A fluorescent “Turn-ON” probe with rapid and differential response to HSA and BSA: quantitative detection of HSA in urine

Abstract

The present study provides insight into the differential response of a benzimidazole-malononitrile fluorescent “Turn-ON” probe on interaction with two structurally similar proteins, BSA and HSA. Compound 6 shows more sensitivity towards the two SAs, which is completely lost in the case of compound 7, synthesized by substitution on 6. The aggregates of compound 6 show absorption maxima at 385 nm and weak emission maxima at 565 nm. Compound 6 forms a new emission band at 475 nm on gradual addition of BSA (200 μM) along with a slight increase in the emission band at 565 nm. However, on addition of HSA (50 μM), a new band at 475 nm is formed. In contrast to BSA, in the case of HSA, 50% quenching is observed in the emission band of compound 6 at 565 nm. The new band formed on the interaction of 6 with BSA shows four-fold more enhancement compared to HSA. Furthermore, the mechanism of interaction of 6 with serum albumin has been investigated through lifetime-fluorescence analysis, site-selective drug experiments, dynamic light scattering, FE-SEM, FT-IR, etc.
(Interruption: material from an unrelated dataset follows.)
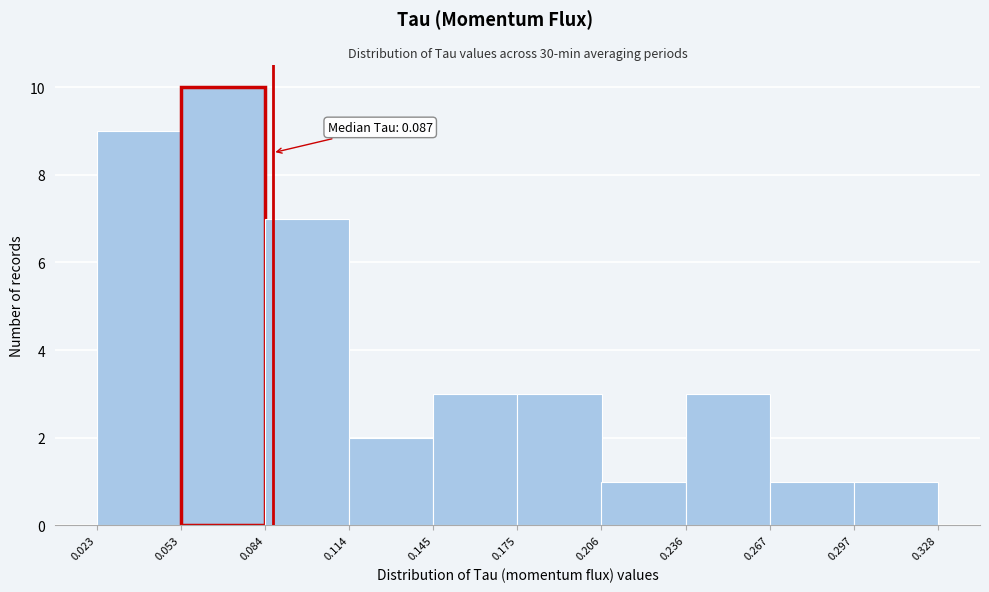

Over which range of the x-axis is the bar tallest?

0.053 to 0.084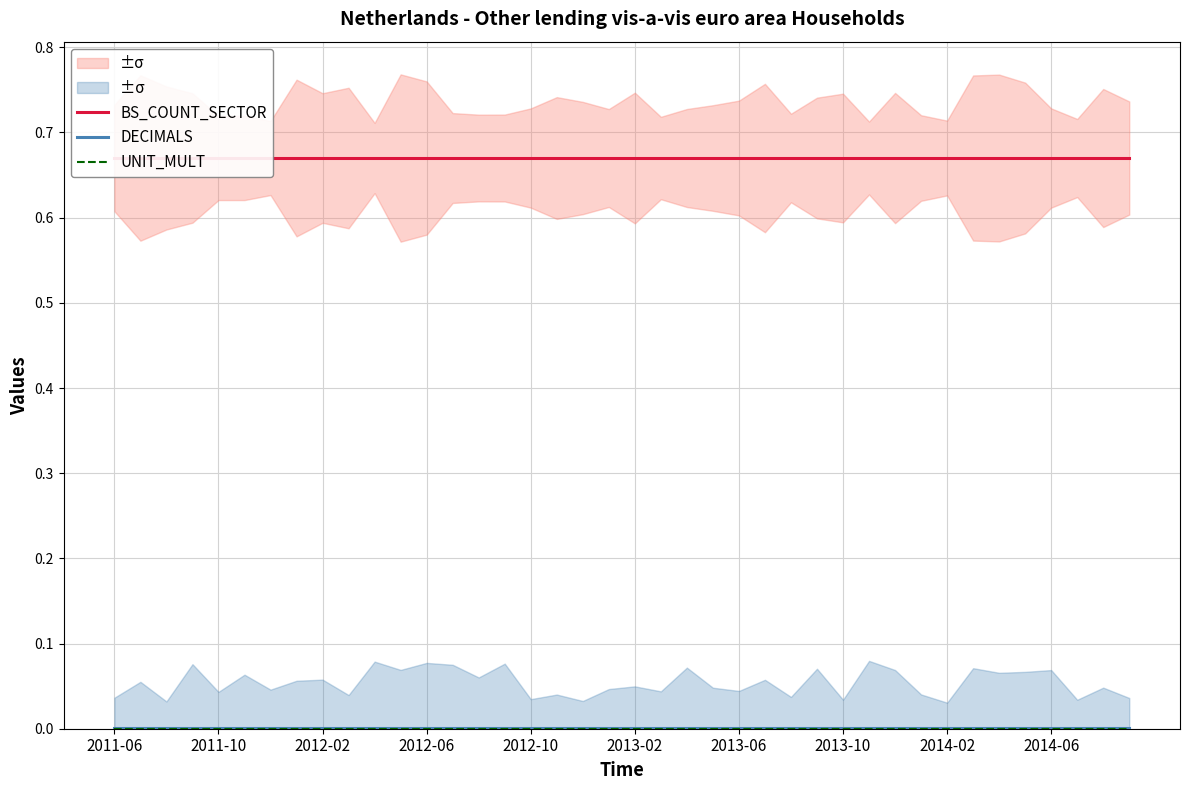

List the series in order of their peak value, highest first.

BS_COUNT_SECTOR, DECIMALS, UNIT_MULT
Molecular docking studies and site marker drug displacement experiments reveal differential interactions of 6 towards the two structurally similar proteins. Aggregates of 6 with an average hydrodynamic size of 100–190 nm are disassembled on adding BSA and HSA, and the size of the serum albumin and 6 complex decreases to 10–20 nm, revealing the ligand's encapsulation in the serum albumin cavity. Practical applicability for the quantitative detection of HSA in human urine samples is also demonstrated. The high binding affinity, sensitivity, selectivity and differential response of probe 6 towards two serum albumins (HSA and BSA) and significant quantification of HSA in urine samples shows the potential ability of this probe in medical applications.